Ashley Graham has shared details of her traumatic birthing experience, revealing that she almost died from a blood haemorrhage.
Speaking to Glamour the model, who welcomed twin boys during a home birth in January of this year, said: "The night I gave birth to the twins, I haemorrhaged. It was 2am when my contractions started. At 3:45am I went to the toilet thinking I needed the bathroom, and Malachi came out just as my doula was arriving, in time to bring him into the world."
The mum-of-three went on to explain that over two hours later, she gave birth to Roman in her bathtub. "We didn’t even have enough time to blow up the home birthing tub because everything happened so fast," she said. "At first we were all celebrating," Ashley added, going on to praise the skilled birthing team she had around her before revealing that things soon took a turn for the worse.
"The next thing you know, I looked at my midwife and I said, 'I don’t feel good. I think I need to lay down,' and I blacked out," the 34-year-old recalled. "All I can remember is feeling a light touch on my cheek, which I found out later was actually somebody smacking the crap out of my cheek, someone holding my hand, my husband Justin in my ear, praying and someone jabbing me with a needle in my arm. And I remember seeing darkness and what seemed like stars."

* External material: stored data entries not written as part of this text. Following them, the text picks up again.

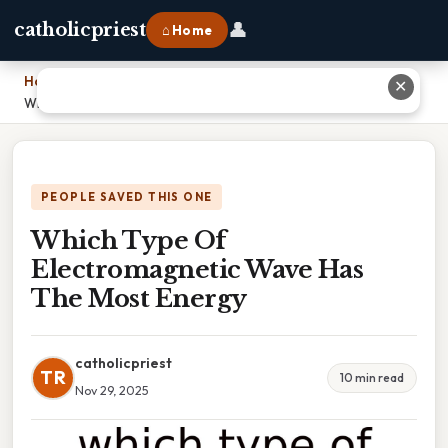
👤
catholicpriest
⌂ Home
Home
›
✕
Which Type Of Electromagnetic Wave Has The Most Energy
PEOPLE SAVED THIS ONE
Which Type Of
Electromagnetic Wave Has
The Most Energy
catholicpriest
TR
10 min read
Nov 29, 2025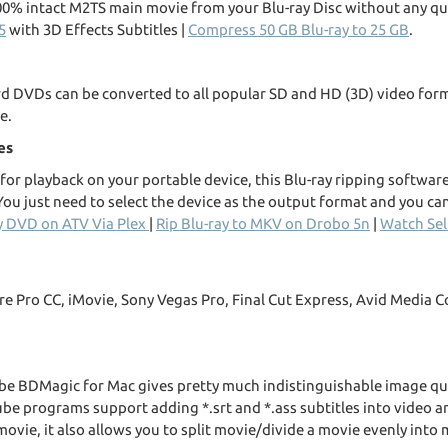
00% intact M2TS main movie from your Blu-ray Disc without any qua
5
with 3D Effects Subtitles |
Compress 50 GB Blu-ray to 25 GB
.
ard DVDs can be converted to all popular SD and HD (3D) video fo
e.
es
or playback on your portable device, this Blu-ray ripping software 
ou just need to select the device as the output format and you can
y DVD on ATV Via Plex
|
Rip Blu-ray to MKV on Drobo 5n
|
Watch Sel
ere Pro CC, iMovie, Sony Vegas Pro, Final Cut Express, Avid Medi
e BDMagic for Mac gives pretty much indistinguishable image qua
ube programs support adding *.srt and *.ass subtitles into video a
movie, it also allows you to split movie/divide a movie evenly into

Ashley says that what came next was a blur, and she later found out she had lost litres of blood, with her midwife resorting to pressing "her finger down right above my vagina bone to try and stop the bleeding." When she eventually woke up, the model says she "looked around the room, saw blood literally everywhere, and let out this deep, visceral cry — an emotional release from the chaos I had just experienced."
Following the haemorrhage, the model spent the next four days in bed, unable to walk for a week and confined to her apartment for nearly two months. Thankfully her twins were healthy and safe, something which she says – along with her husband and older son Isaac – kept her going. "It was a period of time filled with the joy of being with my husband and my three sons, the rhythm of our new life, learning and laughter, acceptance and recovery," she recalled.